【相続対策その2:生命保険を活用する】

 自分に万が一のことがあったときに相手が生活に困らないようお金を残したいというのであれば、生命保険の受取人を同性パートナーにしておくといいだろう。

 生命保険の活用は、「現在持っている財産の相続」とは少し趣旨が異なる。なぜならば、生命保険の死亡保険金は被相続人がもともと持っていた相続財産ではなく、被相続人が亡くなった時点で発生する受取人の固有財産とされるからだ。遺産分割協議の対象にならないため、遺産総額に対して死亡保険金の額があまりに多額だというような場合を除けば、法定相続人による遺産分割トラブルに巻き込まれずに済む。

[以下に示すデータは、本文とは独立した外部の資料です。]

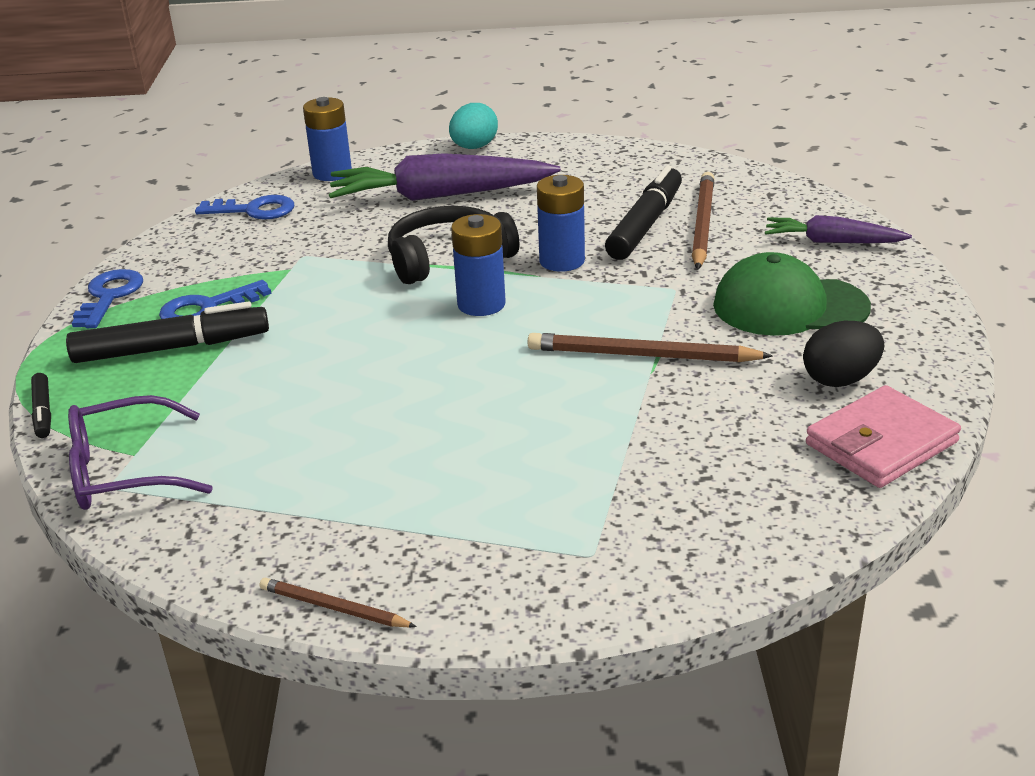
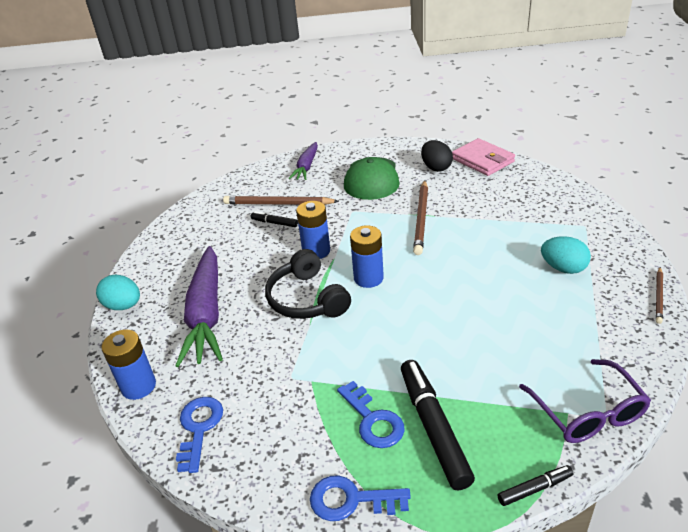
camera: 90 degrees left, 5 degrees up
black marker [605,165,682,260] -> black marker [251,211,298,227], size x0.49
none -> turquoise egg [541,236,591,274]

 ただし、同性パートナーを死亡保険金の受取人にするのであれば、生前に支払う保険料は生命保険料控除の対象にはならない。同居期間といった諸々の条件によっては、保険金額に上限が設けられることや、同性パートナーを受取人に指定することを断られることもある。

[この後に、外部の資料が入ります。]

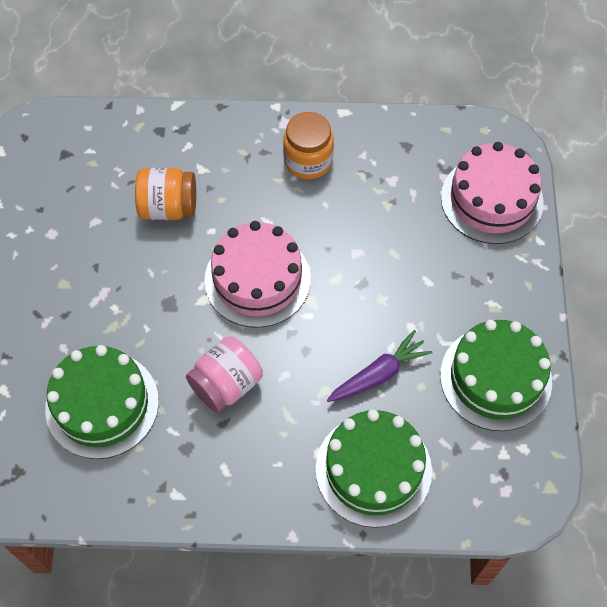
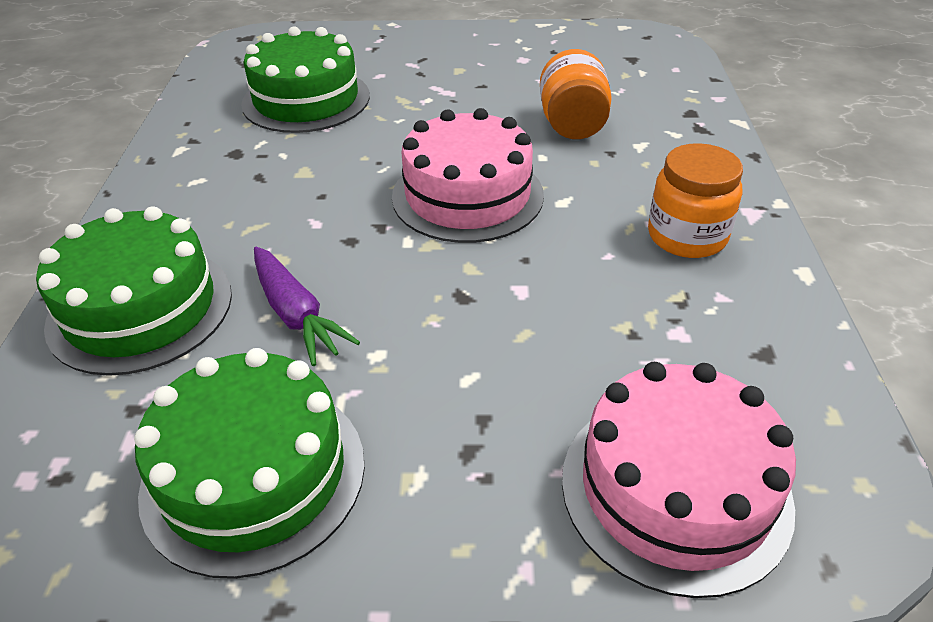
camera: 90 degrees right, 20 degrees down
pink jar [186,336,263,412] -> none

 また、税制上の優遇も受けられない。死亡保険金は相続財産ではないものの、みなし相続財産として相続税の計算上は遺産の総額に含まれる。受取人が法定相続人であれば「500万円×法定相続人数」分が非課税となるのだが、受取人が同性パートナーであれば全額が遺産額として計上されてしまう。つまり遺産総額がアップし、相続税がかかりやすくなってしまうのだ。相続税が発生した場合、相続対策1のケースと同じく2割増しで払うことになる点も留意しておきたい。